▶ Stored rows
● ● ● ● ● ● ●
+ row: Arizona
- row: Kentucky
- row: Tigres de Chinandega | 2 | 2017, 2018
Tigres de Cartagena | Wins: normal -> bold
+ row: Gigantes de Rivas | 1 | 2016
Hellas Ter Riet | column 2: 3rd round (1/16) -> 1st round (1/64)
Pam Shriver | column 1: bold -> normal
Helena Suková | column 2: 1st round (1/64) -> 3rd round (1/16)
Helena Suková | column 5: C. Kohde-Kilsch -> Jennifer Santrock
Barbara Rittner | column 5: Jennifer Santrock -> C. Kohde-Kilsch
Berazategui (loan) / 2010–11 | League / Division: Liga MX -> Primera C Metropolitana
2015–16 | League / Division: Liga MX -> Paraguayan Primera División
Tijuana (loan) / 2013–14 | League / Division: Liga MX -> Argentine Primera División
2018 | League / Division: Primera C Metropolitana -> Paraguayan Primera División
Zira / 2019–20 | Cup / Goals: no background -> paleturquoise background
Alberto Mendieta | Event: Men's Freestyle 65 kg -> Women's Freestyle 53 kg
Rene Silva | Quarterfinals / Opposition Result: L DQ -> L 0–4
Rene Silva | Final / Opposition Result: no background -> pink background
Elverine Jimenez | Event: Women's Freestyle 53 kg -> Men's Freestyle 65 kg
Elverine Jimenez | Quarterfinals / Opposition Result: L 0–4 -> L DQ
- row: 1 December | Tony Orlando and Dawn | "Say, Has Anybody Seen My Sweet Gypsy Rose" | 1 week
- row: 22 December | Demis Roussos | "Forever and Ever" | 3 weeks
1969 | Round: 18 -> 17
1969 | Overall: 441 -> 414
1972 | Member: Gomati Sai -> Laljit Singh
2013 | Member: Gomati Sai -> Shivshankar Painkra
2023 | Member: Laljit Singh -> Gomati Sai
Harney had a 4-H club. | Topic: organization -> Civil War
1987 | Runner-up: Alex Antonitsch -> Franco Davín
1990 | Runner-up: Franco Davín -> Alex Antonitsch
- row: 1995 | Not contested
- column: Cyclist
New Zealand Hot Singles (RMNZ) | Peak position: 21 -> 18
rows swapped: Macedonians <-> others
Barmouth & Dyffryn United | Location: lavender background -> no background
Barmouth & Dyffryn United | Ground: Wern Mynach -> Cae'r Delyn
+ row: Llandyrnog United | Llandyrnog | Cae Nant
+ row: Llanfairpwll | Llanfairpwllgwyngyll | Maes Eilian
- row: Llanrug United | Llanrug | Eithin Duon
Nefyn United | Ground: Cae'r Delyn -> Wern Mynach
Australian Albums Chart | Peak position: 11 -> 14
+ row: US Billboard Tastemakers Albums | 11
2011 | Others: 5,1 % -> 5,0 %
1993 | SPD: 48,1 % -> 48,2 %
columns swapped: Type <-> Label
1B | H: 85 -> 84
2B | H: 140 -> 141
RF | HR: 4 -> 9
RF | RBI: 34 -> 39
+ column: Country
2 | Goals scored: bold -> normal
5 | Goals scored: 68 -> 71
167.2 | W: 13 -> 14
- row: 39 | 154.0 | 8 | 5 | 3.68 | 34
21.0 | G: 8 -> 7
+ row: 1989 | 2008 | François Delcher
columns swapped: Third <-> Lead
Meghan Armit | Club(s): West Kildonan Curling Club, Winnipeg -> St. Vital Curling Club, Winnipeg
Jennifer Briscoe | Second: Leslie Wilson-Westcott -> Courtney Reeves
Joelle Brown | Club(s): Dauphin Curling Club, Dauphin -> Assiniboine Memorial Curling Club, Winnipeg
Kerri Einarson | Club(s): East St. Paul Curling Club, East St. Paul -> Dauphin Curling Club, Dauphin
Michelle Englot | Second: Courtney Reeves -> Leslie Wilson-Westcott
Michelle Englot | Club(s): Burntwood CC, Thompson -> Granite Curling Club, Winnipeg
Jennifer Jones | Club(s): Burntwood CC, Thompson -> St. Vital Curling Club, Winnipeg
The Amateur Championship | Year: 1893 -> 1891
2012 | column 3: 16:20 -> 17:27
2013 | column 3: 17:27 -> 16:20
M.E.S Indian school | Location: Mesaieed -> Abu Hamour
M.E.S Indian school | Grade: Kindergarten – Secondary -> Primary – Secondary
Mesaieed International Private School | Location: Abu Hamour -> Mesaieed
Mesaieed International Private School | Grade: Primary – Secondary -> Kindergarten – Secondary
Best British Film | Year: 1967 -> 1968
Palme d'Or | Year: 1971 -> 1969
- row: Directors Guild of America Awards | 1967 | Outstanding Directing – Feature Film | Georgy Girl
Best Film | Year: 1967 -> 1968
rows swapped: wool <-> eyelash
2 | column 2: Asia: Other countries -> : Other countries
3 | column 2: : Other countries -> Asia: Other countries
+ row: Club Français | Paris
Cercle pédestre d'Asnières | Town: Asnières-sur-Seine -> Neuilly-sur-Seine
● ● ● ● ● ● ●
▶ Problem
Copy every line of the listing above word for word, with no changes.

▶ Correct response
+ row: Arizona
- row: Kentucky
- row: Tigres de Chinandega | 2 | 2017, 2018
Tigres de Cartagena | Wins: normal -> bold
+ row: Gigantes de Rivas | 1 | 2016
Hellas Ter Riet | column 2: 3rd round (1/16) -> 1st round (1/64)
Pam Shriver | column 1: bold -> normal
Helena Suková | column 2: 1st round (1/64) -> 3rd round (1/16)
Helena Suková | column 5: C. Kohde-Kilsch -> Jennifer Santrock
Barbara Rittner | column 5: Jennifer Santrock -> C. Kohde-Kilsch
Berazategui (loan) / 2010–11 | League / Division: Liga MX -> Primera C Metropolitana
2015–16 | League / Division: Liga MX -> Paraguayan Primera División
Tijuana (loan) / 2013–14 | League / Division: Liga MX -> Argentine Primera División
2018 | League / Division: Primera C Metropolitana -> Paraguayan Primera División
Zira / 2019–20 | Cup / Goals: no background -> paleturquoise background
Alberto Mendieta | Event: Men's Freestyle 65 kg -> Women's Freestyle 53 kg
Rene Silva | Quarterfinals / Opposition Result: L DQ -> L 0–4
Rene Silva | Final / Opposition Result: no background -> pink background
Elverine Jimenez | Event: Women's Freestyle 53 kg -> Men's Freestyle 65 kg
Elverine Jimenez | Quarterfinals / Opposition Result: L 0–4 -> L DQ
- row: 1 December | Tony Orlando and Dawn | "Say, Has Anybody Seen My Sweet Gypsy Rose" | 1 week
- row: 22 December | Demis Roussos | "Forever and Ever" | 3 weeks
1969 | Round: 18 -> 17
1969 | Overall: 441 -> 414
1972 | Member: Gomati Sai -> Laljit Singh
2013 | Member: Gomati Sai -> Shivshankar Painkra
2023 | Member: Laljit Singh -> Gomati Sai
Harney had a 4-H club. | Topic: organization -> Civil War
1987 | Runner-up: Alex Antonitsch -> Franco Davín
1990 | Runner-up: Franco Davín -> Alex Antonitsch
- row: 1995 | Not contested
- column: Cyclist
New Zealand Hot Singles (RMNZ) | Peak position: 21 -> 18
rows swapped: Macedonians <-> others
Barmouth & Dyffryn United | Location: lavender background -> no background
Barmouth & Dyffryn United | Ground: Wern Mynach -> Cae'r Delyn
+ row: Llandyrnog United | Llandyrnog | Cae Nant
+ row: Llanfairpwll | Llanfairpwllgwyngyll | Maes Eilian
- row: Llanrug United | Llanrug | Eithin Duon
Nefyn United | Ground: Cae'r Delyn -> Wern Mynach
Australian Albums Chart | Peak position: 11 -> 14
+ row: US Billboard Tastemakers Albums | 11
2011 | Others: 5,1 % -> 5,0 %
1993 | SPD: 48,1 % -> 48,2 %
columns swapped: Type <-> Label
1B | H: 85 -> 84
2B | H: 140 -> 141
RF | HR: 4 -> 9
RF | RBI: 34 -> 39
+ column: Country
2 | Goals scored: bold -> normal
5 | Goals scored: 68 -> 71
167.2 | W: 13 -> 14
- row: 39 | 154.0 | 8 | 5 | 3.68 | 34
21.0 | G: 8 -> 7
+ row: 1989 | 2008 | François Delcher
columns swapped: Third <-> Lead
Meghan Armit | Club(s): West Kildonan Curling Club, Winnipeg -> St. Vital Curling Club, Winnipeg
Jennifer Briscoe | Second: Leslie Wilson-Westcott -> Courtney Reeves
Joelle Brown | Club(s): Dauphin Curling Club, Dauphin -> Assiniboine Memorial Curling Club, Winnipeg
Kerri Einarson | Club(s): East St. Paul Curling Club, East St. Paul -> Dauphin Curling Club, Dauphin
Michelle Englot | Second: Courtney Reeves -> Leslie Wilson-Westcott
Michelle Englot | Club(s): Burntwood CC, Thompson -> Granite Curling Club, Winnipeg
Jennifer Jones | Club(s): Burntwood CC, Thompson -> St. Vital Curling Club, Winnipeg
The Amateur Championship | Year: 1893 -> 1891
2012 | column 3: 16:20 -> 17:27
2013 | column 3: 17:27 -> 16:20
M.E.S Indian school | Location: Mesaieed -> Abu Hamour
M.E.S Indian school | Grade: Kindergarten – Secondary -> Primary – Secondary
Mesaieed International Private School | Location: Abu Hamour -> Mesaieed
Mesaieed International Private School | Grade: Primary – Secondary -> Kindergarten – Secondary
Best British Film | Year: 1967 -> 1968
Palme d'Or | Year: 1971 -> 1969
- row: Directors Guild of America Awards | 1967 | Outstanding Directing – Feature Film | Georgy Girl
Best Film | Year: 1967 -> 1968
rows swapped: wool <-> eyelash
2 | column 2: Asia: Other countries -> : Other countries
3 | column 2: : Other countries -> Asia: Other countries
+ row: Club Français | Paris
Cercle pédestre d'Asnières | Town: Asnières-sur-Seine -> Neuilly-sur-Seine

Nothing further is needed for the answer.